The computational-neuroscience and SNN ecosystem is already rich: **PyTorch-based ML frameworks** (snnTorch, BindsNET, Norse, SpikingJelly, Rockpool) train spiking networks with surrogate gradients; **biophysical simulators** (NEST, Brian2, NEURON, GeNN, Arbor) model networks down to morphology; **neuromorphic platforms** (Intel Loihi / Lava, SpiNNaker, BrainChip Akida, SynSense) run trained networks on event-driven hardware. Each of these is excellent in its niche, but they don't talk to each other, and very few of them ship as an embeddable, no-runtime-deps crate you can drop into a larger system.

`hebb` aims to be a **lightweight, interchange-friendly runtime** that complements those tools rather than competes with them. The roadmap (loose ordering, contributions welcome):

- **PyTorch interop.** Round-trip with snnTorch / Norse / SpikingJelly: train weights with surrogate gradients in PyTorch, export to `hebb` for sparse event-driven inference and online plasticity. Inverse path too — initialize a `hebb` network from a `.pth` checkpoint.
- **Model-description format support.** Importers/exporters for **NeuroML**, **SONATA** (Allen Brain / BMTK), and (eventually) PyNN models.
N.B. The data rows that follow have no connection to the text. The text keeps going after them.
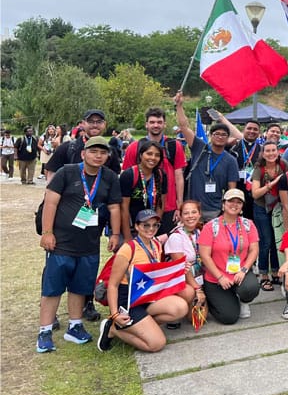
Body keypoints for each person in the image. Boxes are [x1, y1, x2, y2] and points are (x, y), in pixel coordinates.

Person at [37, 136, 121, 353]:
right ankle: (45, 331)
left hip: (89, 244)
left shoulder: (110, 177)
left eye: (103, 152)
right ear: (84, 154)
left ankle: (75, 326)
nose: (98, 155)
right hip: (61, 243)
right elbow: (51, 201)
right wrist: (47, 232)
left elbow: (114, 208)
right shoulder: (67, 172)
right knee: (53, 287)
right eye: (94, 151)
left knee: (80, 286)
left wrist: (115, 234)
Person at [45, 109, 121, 322]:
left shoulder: (109, 152)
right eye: (91, 121)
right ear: (83, 123)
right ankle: (51, 317)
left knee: (85, 271)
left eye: (99, 121)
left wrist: (114, 231)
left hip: (92, 224)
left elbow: (112, 193)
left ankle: (84, 308)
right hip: (64, 224)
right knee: (57, 272)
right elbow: (51, 175)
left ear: (105, 125)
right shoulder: (68, 147)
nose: (95, 124)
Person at [96, 210, 189, 352]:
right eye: (146, 225)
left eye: (155, 225)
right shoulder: (128, 249)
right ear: (137, 227)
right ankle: (113, 329)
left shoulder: (156, 245)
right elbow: (113, 285)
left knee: (180, 307)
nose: (151, 229)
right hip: (128, 300)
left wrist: (180, 269)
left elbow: (157, 274)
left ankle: (140, 326)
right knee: (157, 344)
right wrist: (115, 314)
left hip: (147, 295)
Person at [197, 189, 259, 324]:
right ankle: (214, 299)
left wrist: (244, 270)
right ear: (223, 204)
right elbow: (205, 255)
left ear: (242, 206)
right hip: (216, 277)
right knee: (229, 318)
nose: (234, 204)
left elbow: (254, 250)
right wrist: (220, 277)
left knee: (251, 289)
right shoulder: (210, 226)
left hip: (239, 273)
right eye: (231, 201)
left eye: (239, 202)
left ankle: (242, 300)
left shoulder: (248, 225)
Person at [175, 93, 239, 222]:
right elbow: (184, 127)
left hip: (215, 211)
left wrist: (228, 211)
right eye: (216, 134)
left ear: (228, 138)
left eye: (224, 135)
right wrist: (179, 106)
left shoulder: (231, 160)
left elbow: (232, 189)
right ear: (210, 135)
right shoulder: (199, 147)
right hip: (192, 209)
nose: (220, 137)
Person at [250, 141, 288, 291]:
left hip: (278, 206)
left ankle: (275, 271)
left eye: (274, 150)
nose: (271, 153)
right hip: (261, 207)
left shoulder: (283, 165)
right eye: (268, 151)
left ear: (278, 152)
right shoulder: (259, 168)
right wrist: (273, 184)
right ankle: (264, 274)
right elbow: (255, 193)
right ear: (263, 153)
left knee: (276, 240)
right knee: (265, 241)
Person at [162, 201, 206, 328]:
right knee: (188, 293)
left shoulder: (201, 232)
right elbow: (182, 267)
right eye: (186, 213)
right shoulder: (176, 236)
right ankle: (174, 313)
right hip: (183, 279)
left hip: (199, 275)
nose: (190, 216)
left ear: (199, 214)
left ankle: (189, 306)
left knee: (200, 320)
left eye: (194, 212)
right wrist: (198, 289)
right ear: (180, 216)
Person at [119, 139, 168, 241]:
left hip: (150, 229)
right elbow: (124, 208)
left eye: (157, 155)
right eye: (149, 154)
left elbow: (161, 204)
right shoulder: (129, 175)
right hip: (131, 228)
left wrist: (154, 228)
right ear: (141, 155)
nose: (153, 158)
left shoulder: (161, 175)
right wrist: (127, 236)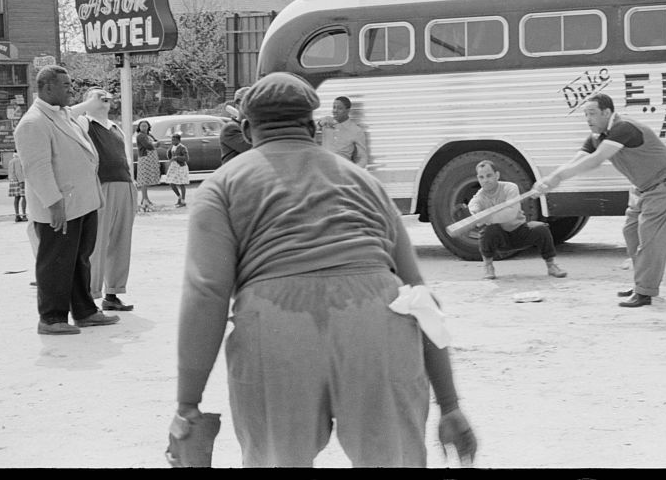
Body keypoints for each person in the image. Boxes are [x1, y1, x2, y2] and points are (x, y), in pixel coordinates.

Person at [173, 71, 476, 468]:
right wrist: (450, 405)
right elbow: (418, 296)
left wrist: (187, 404)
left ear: (247, 129)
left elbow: (206, 293)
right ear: (313, 127)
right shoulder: (364, 183)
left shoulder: (222, 185)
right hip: (378, 321)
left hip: (277, 329)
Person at [533, 92, 666, 308]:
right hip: (642, 187)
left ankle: (645, 292)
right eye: (585, 114)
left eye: (592, 113)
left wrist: (557, 178)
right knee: (630, 231)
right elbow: (576, 160)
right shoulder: (597, 136)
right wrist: (548, 181)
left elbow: (596, 160)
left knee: (650, 237)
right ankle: (640, 284)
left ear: (607, 112)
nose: (588, 119)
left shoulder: (623, 128)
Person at [12, 65, 120, 335]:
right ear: (48, 88)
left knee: (80, 259)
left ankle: (84, 311)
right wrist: (54, 203)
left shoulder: (63, 114)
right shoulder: (33, 122)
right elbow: (37, 167)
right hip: (60, 208)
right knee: (56, 263)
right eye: (66, 85)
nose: (71, 89)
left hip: (82, 203)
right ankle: (51, 318)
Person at [69, 87, 137, 312]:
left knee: (121, 242)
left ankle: (113, 293)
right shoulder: (85, 123)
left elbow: (125, 157)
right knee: (97, 244)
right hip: (102, 185)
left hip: (124, 185)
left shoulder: (117, 128)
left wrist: (132, 185)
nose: (104, 100)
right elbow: (66, 116)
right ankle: (90, 296)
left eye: (106, 97)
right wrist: (89, 104)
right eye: (99, 97)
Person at [468, 159, 567, 281]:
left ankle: (551, 266)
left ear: (497, 175)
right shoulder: (479, 197)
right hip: (500, 239)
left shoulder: (510, 188)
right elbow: (475, 211)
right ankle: (488, 266)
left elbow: (510, 213)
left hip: (519, 231)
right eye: (481, 177)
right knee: (488, 231)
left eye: (489, 175)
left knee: (541, 229)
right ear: (478, 178)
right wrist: (476, 213)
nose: (485, 180)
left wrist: (487, 217)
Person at [315, 95, 368, 168]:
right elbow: (307, 134)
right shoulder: (325, 124)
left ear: (347, 111)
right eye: (334, 107)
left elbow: (363, 158)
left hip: (343, 171)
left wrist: (353, 171)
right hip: (324, 171)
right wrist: (320, 124)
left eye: (339, 108)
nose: (335, 111)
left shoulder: (356, 131)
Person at [219, 87, 252, 164]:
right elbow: (254, 148)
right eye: (250, 102)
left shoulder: (252, 125)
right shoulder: (230, 128)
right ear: (238, 103)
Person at [135, 120, 161, 211]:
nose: (144, 127)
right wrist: (155, 144)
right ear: (139, 127)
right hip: (145, 158)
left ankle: (145, 199)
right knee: (144, 179)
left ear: (148, 127)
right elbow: (148, 145)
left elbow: (157, 142)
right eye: (142, 126)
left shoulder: (149, 135)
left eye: (145, 126)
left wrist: (156, 143)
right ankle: (144, 198)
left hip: (151, 158)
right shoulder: (140, 136)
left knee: (147, 178)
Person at [165, 133, 190, 207]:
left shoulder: (182, 148)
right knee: (171, 183)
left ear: (179, 140)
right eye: (172, 140)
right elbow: (169, 155)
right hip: (174, 167)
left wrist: (176, 157)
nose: (173, 141)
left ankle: (183, 200)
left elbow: (186, 158)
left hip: (181, 167)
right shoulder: (172, 147)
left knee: (181, 184)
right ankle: (179, 197)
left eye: (175, 140)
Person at [7, 151, 27, 222]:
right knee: (24, 197)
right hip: (19, 180)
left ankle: (17, 215)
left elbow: (10, 172)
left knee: (16, 198)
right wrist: (21, 181)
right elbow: (19, 171)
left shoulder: (11, 161)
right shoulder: (19, 160)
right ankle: (24, 215)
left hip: (13, 180)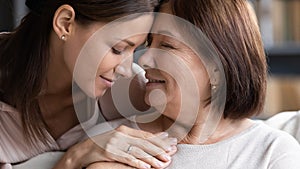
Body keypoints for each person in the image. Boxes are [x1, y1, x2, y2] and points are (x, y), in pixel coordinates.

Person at [85, 0, 300, 168]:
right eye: (150, 43)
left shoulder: (273, 152)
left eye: (167, 45)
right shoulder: (119, 141)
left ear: (216, 69)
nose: (143, 60)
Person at [0, 0, 178, 169]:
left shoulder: (131, 91)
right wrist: (74, 158)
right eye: (118, 49)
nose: (126, 69)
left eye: (135, 49)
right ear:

The goal is that a network defined for NEST or NEURON can run a sparse simulation under `hebb` without rewriting.
- **Experimental-data ingestion.** Stream **NWB** files into a stimulator so you can replay recorded spike trains against a learning network.
- **Event-camera datasets.** First-class support for **DVS / N-MNIST / N-Caltech101 / DVS-Gesture** so event-driven workloads are easy to wire up.
- **Neuromorphic targets.** Long-term: emit a `hebb` network to Intel Loihi (via Lava IR), SpiNNaker, or Akida. Short-term: keep the data layout and event-loop semantics close enough to those platforms that the mapping is mechanical.
- **More neuron and plasticity models.** Multi-compartment neurons; e-prop / equilibrium-propagation rules; calcium-based plasticity; reward-modulated variants.
- **Performance.** SIMD-friendly batched ticking; GPU backend for dense-region simulation (likely via `wgpu`); deterministic parallel ticking.
- **WASM.** Run `hebb` in the browser so the visualizer (and arbitrary educational toys) can simulate without a server.

If you maintain one of the ecosystem tools above and want to talk about interop, please open an issue.

## Local development

```bash
# Rust
cargo test --features disk

# Python bindings (requires maturin)
pip install maturin
maturin develop --features pyo3/extension-module
python -c "import hebb_py; print(hebb_py.__version__)"
```

## Contributing

- `CONTRIBUTING.md` — workflow basics (coming soon).
- PRs are welcome. Keep them small and single-purpose. New neuron models go in `src/domain/`, new plasticity rules in `src/domain/synapse_plastic.rs` (or a new sibling file).

## License

`hebb` has an Apache 2.0 license, as found in the [LICENSE](LICENSE) file.